** Opening Task inputs block **
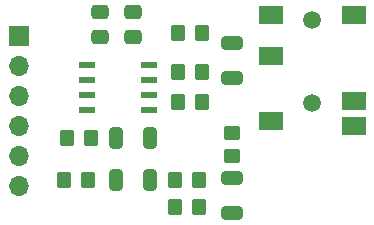
<source format=gbr>
%TF.GenerationSoftware,KiCad,Pcbnew,(6.0.7)*%
%TF.CreationDate,2023-03-19T22:57:20-05:00*%
%TF.ProjectId,CS4334wHeadphoneJack,43533433-3334-4774-9865-616470686f6e,rev?*%
%TF.SameCoordinates,Original*%
%TF.FileFunction,Soldermask,Top*%
%TF.FilePolarity,Negative*%
%FSLAX46Y46*%
G04 Gerber Fmt 4.6, Leading zero omitted, Abs format (unit mm)*
G04 Created by KiCad (PCBNEW (6.0.7)) date 2023-03-19 22:57:20*
%MOMM*%
%LPD*%
G01*
G04 APERTURE LIST*
G04 Aperture macros list*
%AMRoundRect*
0 Rectangle with rounded corners*
0 $1 Rounding radius*
0 $2 $3 $4 $5 $6 $7 $8 $9 X,Y pos of 4 corners*
0 Add a 4 corners polygon primitive as box body*
4,1,4,$2,$3,$4,$5,$6,$7,$8,$9,$2,$3,0*
0 Add four circle primitives for the rounded corners*
1,1,$1+$1,$2,$3*
1,1,$1+$1,$4,$5*
1,1,$1+$1,$6,$7*
1,1,$1+$1,$8,$9*
0 Add four rect primitives between the rounded corners*
20,1,$1+$1,$2,$3,$4,$5,0*
20,1,$1+$1,$4,$5,$6,$7,0*
20,1,$1+$1,$6,$7,$8,$9,0*
20,1,$1+$1,$8,$9,$2,$3,0*%
G04 Aperture macros list end*
%ADD10RoundRect,0.250000X0.650000X-0.325000X0.650000X0.325000X-0.650000X0.325000X-0.650000X-0.325000X0*%
%ADD11RoundRect,0.250000X-0.650000X0.325000X-0.650000X-0.325000X0.650000X-0.325000X0.650000X0.325000X0*%
%ADD12RoundRect,0.250000X-0.325000X-0.650000X0.325000X-0.650000X0.325000X0.650000X-0.325000X0.650000X0*%
%ADD13RoundRect,0.250000X0.350000X0.450000X-0.350000X0.450000X-0.350000X-0.450000X0.350000X-0.450000X0*%
%ADD14RoundRect,0.250000X-0.350000X-0.450000X0.350000X-0.450000X0.350000X0.450000X-0.350000X0.450000X0*%
%ADD15RoundRect,0.250000X0.450000X-0.350000X0.450000X0.350000X-0.450000X0.350000X-0.450000X-0.350000X0*%
%ADD16C,1.498600*%
%ADD17R,2.006600X1.498600*%
%ADD18RoundRect,0.250000X0.475000X-0.337500X0.475000X0.337500X-0.475000X0.337500X-0.475000X-0.337500X0*%
%ADD19R,1.397000X0.558800*%
%ADD20R,1.700000X1.700000*%
%ADD21O,1.700000X1.700000*%
G04 APERTURE END LIST*
D10*
%TO.C,C4*%
X172974000Y-100027000D03*
X172974000Y-97077000D03*
%TD*%
D11*
%TO.C,C3*%
X172974000Y-108507000D03*
X172974000Y-111457000D03*
%TD*%
D12*
%TO.C,C2*%
X163117000Y-105156000D03*
X166067000Y-105156000D03*
%TD*%
%TO.C,C1*%
X163117000Y-108712000D03*
X166067000Y-108712000D03*
%TD*%
D13*
%TO.C,R1*%
X160766000Y-108712000D03*
X158766000Y-108712000D03*
%TD*%
%TO.C,R8*%
X170418000Y-96266000D03*
X168418000Y-96266000D03*
%TD*%
D14*
%TO.C,R4*%
X168418000Y-102108000D03*
X170418000Y-102108000D03*
%TD*%
%TO.C,R6*%
X168418000Y-99568000D03*
X170418000Y-99568000D03*
%TD*%
D15*
%TO.C,R7*%
X172974000Y-106664000D03*
X172974000Y-104664000D03*
%TD*%
D16*
%TO.C,J2*%
X179786001Y-102146501D03*
X179786001Y-95146500D03*
D17*
X176286000Y-94746499D03*
X183286001Y-94746499D03*
X176286000Y-98146500D03*
X183286001Y-101946500D03*
X183286001Y-104146501D03*
X176286000Y-103646501D03*
%TD*%
D18*
%TO.C,C6*%
X164592000Y-96541500D03*
X164592000Y-94466500D03*
%TD*%
D19*
%TO.C,U1*%
X160667700Y-98933000D03*
X160667700Y-100203000D03*
X160667700Y-101473000D03*
X160667700Y-102743000D03*
X165976300Y-102743000D03*
X165976300Y-101473000D03*
X165976300Y-100203000D03*
X165976300Y-98933000D03*
%TD*%
D14*
%TO.C,R3*%
X168164000Y-110998000D03*
X170164000Y-110998000D03*
%TD*%
D18*
%TO.C,C5*%
X161798000Y-96541500D03*
X161798000Y-94466500D03*
%TD*%
D14*
%TO.C,R5*%
X168164000Y-108712000D03*
X170164000Y-108712000D03*
%TD*%
D20*
%TO.C,J1*%
X154940000Y-96520000D03*
D21*
X154940000Y-99060000D03*
X154940000Y-101600000D03*
X154940000Y-104140000D03*
X154940000Y-106680000D03*
X154940000Y-109220000D03*
%TD*%
D13*
%TO.C,R2*%
X161020000Y-105156000D03*
X159020000Y-105156000D03*
%TD*%
M02*

</source>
** Closing Task inputs block **
_Task to complete_
Transcribe all the lines above exactly, apart from the pictures.

_Reply to the exercise_
<source format=gbr>
%TF.GenerationSoftware,KiCad,Pcbnew,(6.0.7)*%
%TF.CreationDate,2023-03-19T22:57:20-05:00*%
%TF.ProjectId,CS4334wHeadphoneJack,43533433-3334-4774-9865-616470686f6e,rev?*%
%TF.SameCoordinates,Original*%
%TF.FileFunction,Soldermask,Top*%
%TF.FilePolarity,Negative*%
%FSLAX46Y46*%
G04 Gerber Fmt 4.6, Leading zero omitted, Abs format (unit mm)*
G04 Created by KiCad (PCBNEW (6.0.7)) date 2023-03-19 22:57:20*
%MOMM*%
%LPD*%
G01*
G04 APERTURE LIST*
G04 Aperture macros list*
%AMRoundRect*
0 Rectangle with rounded corners*
0 $1 Rounding radius*
0 $2 $3 $4 $5 $6 $7 $8 $9 X,Y pos of 4 corners*
0 Add a 4 corners polygon primitive as box body*
4,1,4,$2,$3,$4,$5,$6,$7,$8,$9,$2,$3,0*
0 Add four circle primitives for the rounded corners*
1,1,$1+$1,$2,$3*
1,1,$1+$1,$4,$5*
1,1,$1+$1,$6,$7*
1,1,$1+$1,$8,$9*
0 Add four rect primitives between the rounded corners*
20,1,$1+$1,$2,$3,$4,$5,0*
20,1,$1+$1,$4,$5,$6,$7,0*
20,1,$1+$1,$6,$7,$8,$9,0*
20,1,$1+$1,$8,$9,$2,$3,0*%
G04 Aperture macros list end*
%ADD10RoundRect,0.250000X0.650000X-0.325000X0.650000X0.325000X-0.650000X0.325000X-0.650000X-0.325000X0*%
%ADD11RoundRect,0.250000X-0.650000X0.325000X-0.650000X-0.325000X0.650000X-0.325000X0.650000X0.325000X0*%
%ADD12RoundRect,0.250000X-0.325000X-0.650000X0.325000X-0.650000X0.325000X0.650000X-0.325000X0.650000X0*%
%ADD13RoundRect,0.250000X0.350000X0.450000X-0.350000X0.450000X-0.350000X-0.450000X0.350000X-0.450000X0*%
%ADD14RoundRect,0.250000X-0.350000X-0.450000X0.350000X-0.450000X0.350000X0.450000X-0.350000X0.450000X0*%
%ADD15RoundRect,0.250000X0.450000X-0.350000X0.450000X0.350000X-0.450000X0.350000X-0.450000X-0.350000X0*%
%ADD16C,1.498600*%
%ADD17R,2.006600X1.498600*%
%ADD18RoundRect,0.250000X0.475000X-0.337500X0.475000X0.337500X-0.475000X0.337500X-0.475000X-0.337500X0*%
%ADD19R,1.397000X0.558800*%
%ADD20R,1.700000X1.700000*%
%ADD21O,1.700000X1.700000*%
G04 APERTURE END LIST*
D10*
%TO.C,C4*%
X172974000Y-100027000D03*
X172974000Y-97077000D03*
%TD*%
D11*
%TO.C,C3*%
X172974000Y-108507000D03*
X172974000Y-111457000D03*
%TD*%
D12*
%TO.C,C2*%
X163117000Y-105156000D03*
X166067000Y-105156000D03*
%TD*%
%TO.C,C1*%
X163117000Y-108712000D03*
X166067000Y-108712000D03*
%TD*%
D13*
%TO.C,R1*%
X160766000Y-108712000D03*
X158766000Y-108712000D03*
%TD*%
%TO.C,R8*%
X170418000Y-96266000D03*
X168418000Y-96266000D03*
%TD*%
D14*
%TO.C,R4*%
X168418000Y-102108000D03*
X170418000Y-102108000D03*
%TD*%
%TO.C,R6*%
X168418000Y-99568000D03*
X170418000Y-99568000D03*
%TD*%
D15*
%TO.C,R7*%
X172974000Y-106664000D03*
X172974000Y-104664000D03*
%TD*%
D16*
%TO.C,J2*%
X179786001Y-102146501D03*
X179786001Y-95146500D03*
D17*
X176286000Y-94746499D03*
X183286001Y-94746499D03*
X176286000Y-98146500D03*
X183286001Y-101946500D03*
X183286001Y-104146501D03*
X176286000Y-103646501D03*
%TD*%
D18*
%TO.C,C6*%
X164592000Y-96541500D03*
X164592000Y-94466500D03*
%TD*%
D19*
%TO.C,U1*%
X160667700Y-98933000D03*
X160667700Y-100203000D03*
X160667700Y-101473000D03*
X160667700Y-102743000D03*
X165976300Y-102743000D03*
X165976300Y-101473000D03*
X165976300Y-100203000D03*
X165976300Y-98933000D03*
%TD*%
D14*
%TO.C,R3*%
X168164000Y-110998000D03*
X170164000Y-110998000D03*
%TD*%
D18*
%TO.C,C5*%
X161798000Y-96541500D03*
X161798000Y-94466500D03*
%TD*%
D14*
%TO.C,R5*%
X168164000Y-108712000D03*
X170164000Y-108712000D03*
%TD*%
D20*
%TO.C,J1*%
X154940000Y-96520000D03*
D21*
X154940000Y-99060000D03*
X154940000Y-101600000D03*
X154940000Y-104140000D03*
X154940000Y-106680000D03*
X154940000Y-109220000D03*
%TD*%
D13*
%TO.C,R2*%
X161020000Y-105156000D03*
X159020000Y-105156000D03*
%TD*%
M02*

</source>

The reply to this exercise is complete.